Library construction and sequencing

DNA was extracted from five individual boars produced from a cross between Landrace and Pietrain. Extracted DNA was pooled (60 ng) and digested with Dra I (100 units; New England Biolabs, Ipswich, MA, USA) at 37°C for 16 hours. The fragments were separated by 1.2% agarose gel electrophoresis (2 hours; 60 volts), and 150–250 bp-fragments were eluted (yielding 1069 ng), end-repaired, and ligated to Illumina's oligonucleotide adapters.
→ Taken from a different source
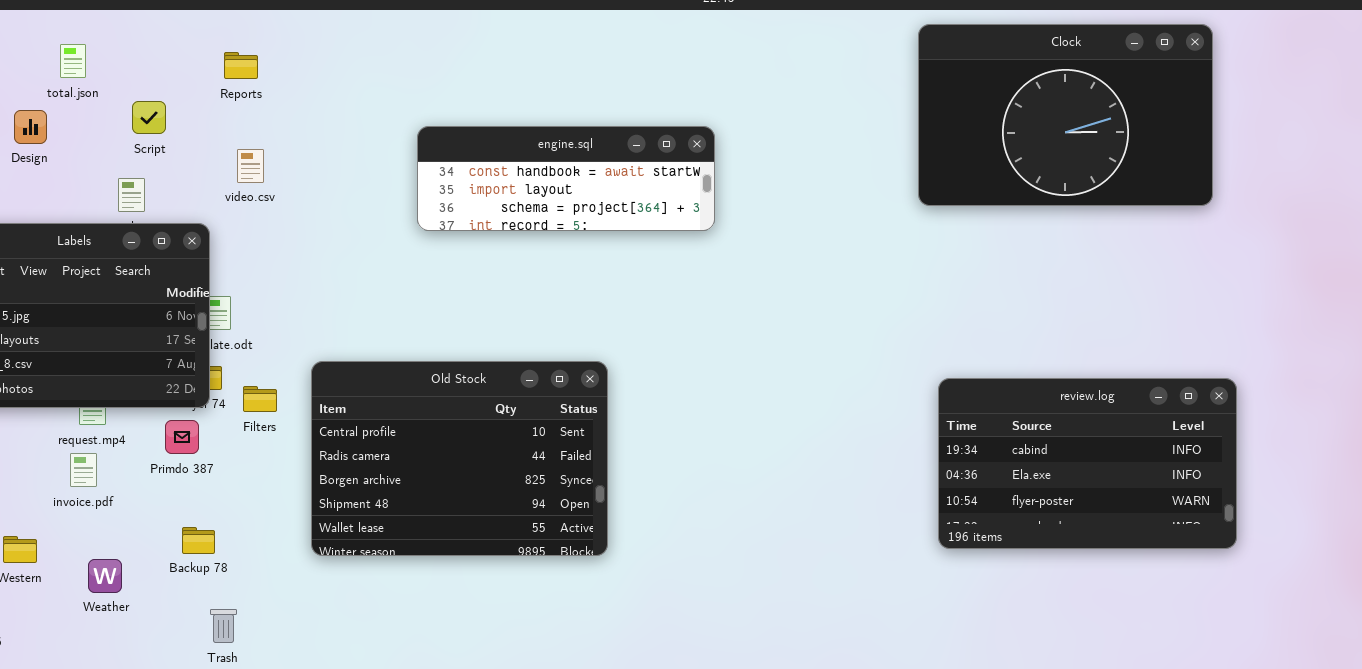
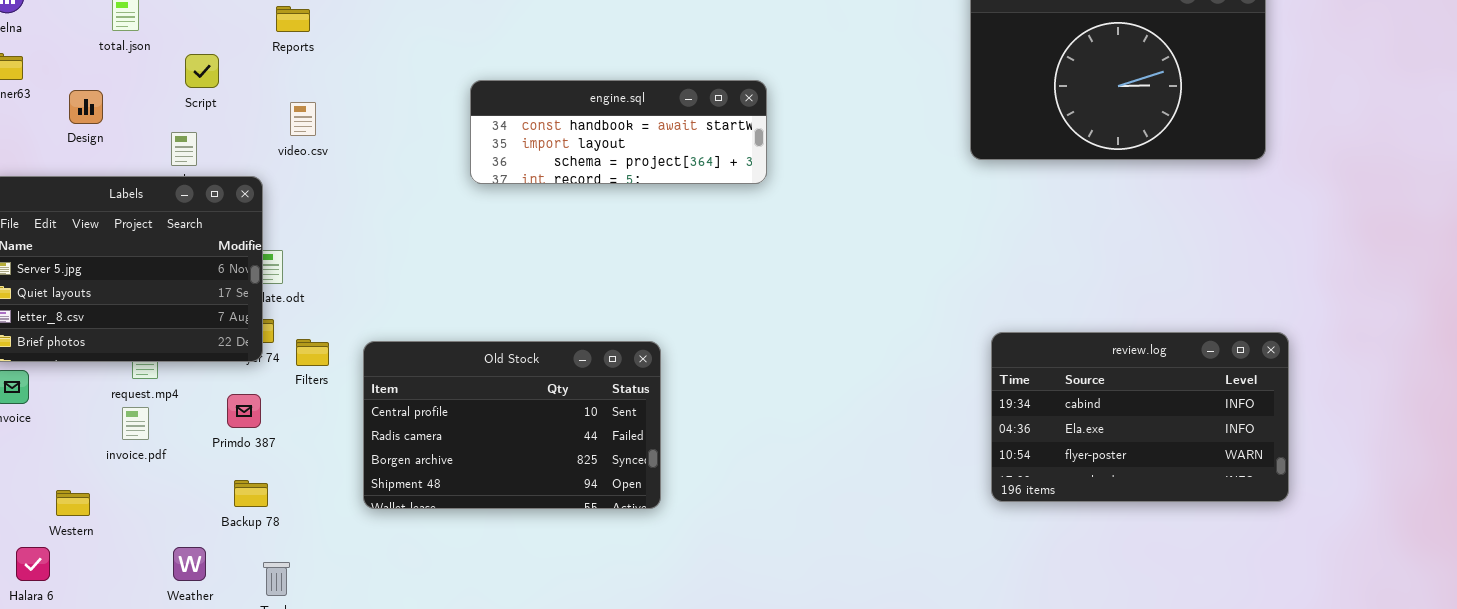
Design: [14,110,47,144] -> [69,90,103,124], moved
Old Stock: [311,361,608,556] -> [363,341,661,509], resized
Primdo 387: [165,420,199,454] -> [227,394,261,428], moved
Weather: [88,559,122,593] -> [173,547,206,581], moved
Fragments were end-sequenced using the Illumina 1 G Genome Analyzer.

The Illumina 1 G Genome Analyzer generates image information that is translated by BUSTARD® into sequences and base quality scores similar to Phred [15]. Using PERL scripts prepared by the authors, quality scores were converted into PHRED scores.
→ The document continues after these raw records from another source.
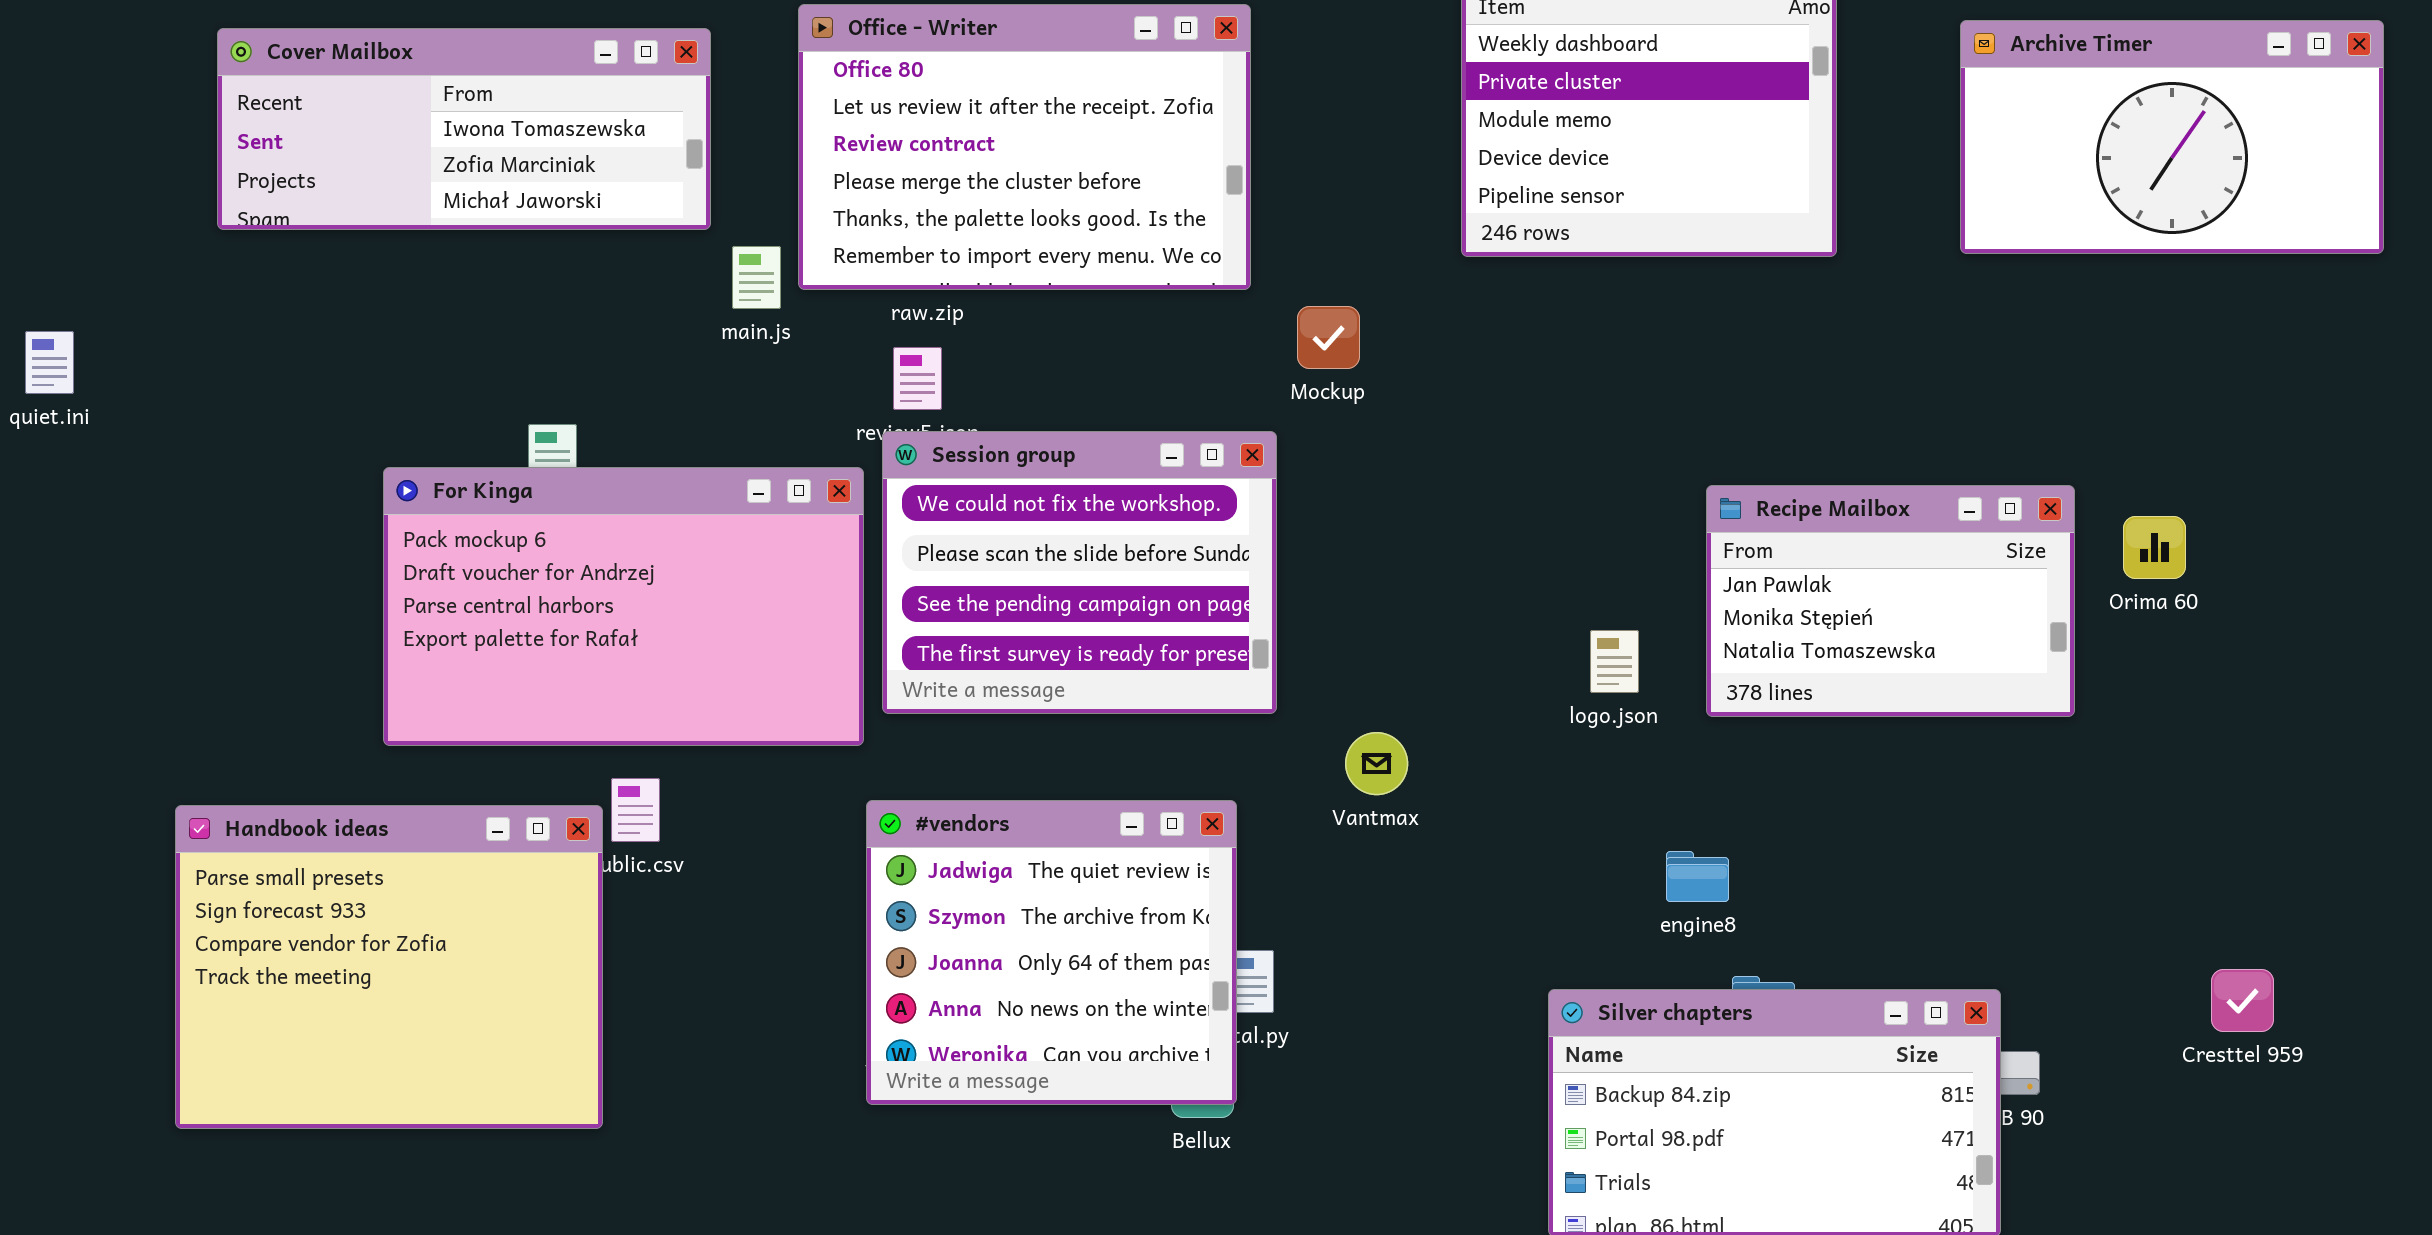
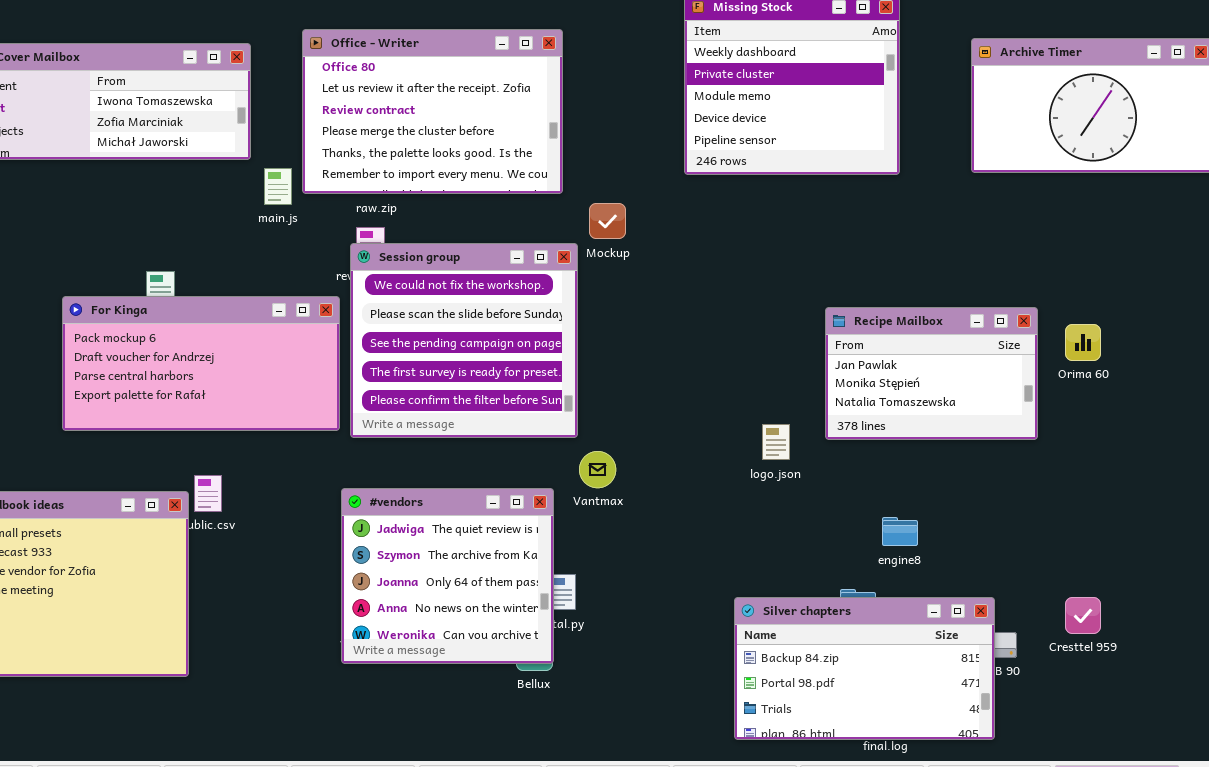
Session group: [882,431,1277,714] -> [350,243,578,438], resized
For Kinga: [383,467,864,746] -> [62,296,340,431], resized
logo.json: [1590,630,1639,693] -> [762,424,790,460], moved
Vantmax: [1345,732,1408,795] -> [579,451,616,488], moved
engine8: [1666,851,1729,902] -> [882,517,918,546], moved
Cresttel 959: [2211,969,2274,1032] -> [1065,597,1101,634], moved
Sequence mapping and SNP identification

Filtering rules were applied to select sequences that were mapped to the pig genome [14] using MAQ 0.6.6 [16]. The algorithm implemented in MAQ calculates a mapping quality for each sequence that measures the probability that a sequence belongs to a specific target [16]. Mapping was performed allowing two mismatches and a mutation rate of 0.001. To generate consensus sequences, the algorithm implemented in MAQ estimated CQ, which is the value at which the probability of each genotype is maximized [16]. Consensus sequences were generated allowing a maximum of four mismatches since the expected SNP frequency in pigs is 1/336 bp [27]; therefore, the percentage of clusters with more than one SNP should be low.
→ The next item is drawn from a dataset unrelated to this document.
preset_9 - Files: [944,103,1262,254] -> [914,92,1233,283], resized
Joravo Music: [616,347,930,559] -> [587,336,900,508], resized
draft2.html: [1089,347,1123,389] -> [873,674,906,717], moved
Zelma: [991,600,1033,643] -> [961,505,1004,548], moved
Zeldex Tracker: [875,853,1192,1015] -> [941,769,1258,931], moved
Nucleotide diversity analysis

The total aligned consensus sequence was obtained using option cns.view of MAQ [16]. Full output was filtered using the same rules applied to SNP identification. A PERL script was developed by the authors to calculate mapping density, nucleotide diversity [19], and GC content over 1-Mb windows.

Validation

A total of 3,142 SNPs located in Sus scrofa build 7 [14] were validated using the Illumina Infinium® Genotyping assay on an Illumina® BeadStation.

Oligonucleotides were designed, synthesized, and assembled into oligo-pooled assays by Illumina Inc.

Individual DNA samples from the animals used for the SNP identification panel (PW) were genotyped, plus one more animal from PW, 20 samples of Wild Boar, 136 samples of Large White, 80 samples of Landrace, 82 samples of Duroc, 90 samples of Pietrain, 67 samples of Berkshire, and 39 samples of Hampshire.

Additional files and information

The sequences and nucleotide variations have been submitted to GenBank dbSNP database with accession numbers ranging from 120015817 to 120032847.